What needs to be done: Repeat word for word the passage of the tax ruling below, starting with "This ruling applies" and going on through "the relevant records.".

Authorisation Number: 1051526800398

Date of advice: 12 June 2019

Ruling

Subject: A written agreement under subsection 135X(3) of the Fringe Benefits Tax Assessment Act 1986

Question

Will the Commissioner enter into an agreement with a state government and the relevant statutory authorities in respect of the matters listed in subsection 135X(3) of the Fringe Benefits Tax Assessment Act 1986 (FBTAA)?

Answer

Yes

This ruling applies for the following periods

This agreement applies for the year ended 31 March 20XX and subsequent years in which the previous employers would have been able to use the relevant records.

Extracted information:
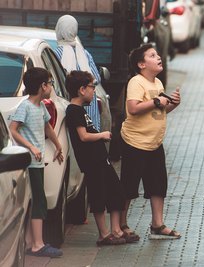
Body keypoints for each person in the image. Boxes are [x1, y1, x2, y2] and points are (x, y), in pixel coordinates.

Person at [65, 70, 139, 246]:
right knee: (98, 196)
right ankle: (104, 234)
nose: (93, 91)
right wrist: (102, 135)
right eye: (92, 87)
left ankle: (116, 230)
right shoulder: (73, 110)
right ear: (82, 89)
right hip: (91, 162)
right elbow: (83, 136)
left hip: (100, 159)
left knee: (117, 192)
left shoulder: (81, 110)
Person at [119, 43, 181, 239]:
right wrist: (156, 101)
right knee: (129, 186)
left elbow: (159, 111)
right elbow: (133, 108)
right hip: (134, 143)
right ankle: (121, 224)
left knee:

Response box:
This ruling applies for the following periods

This agreement applies for the year ended 31 March 20XX and subsequent years in which the previous employers would have been able to use the relevant records.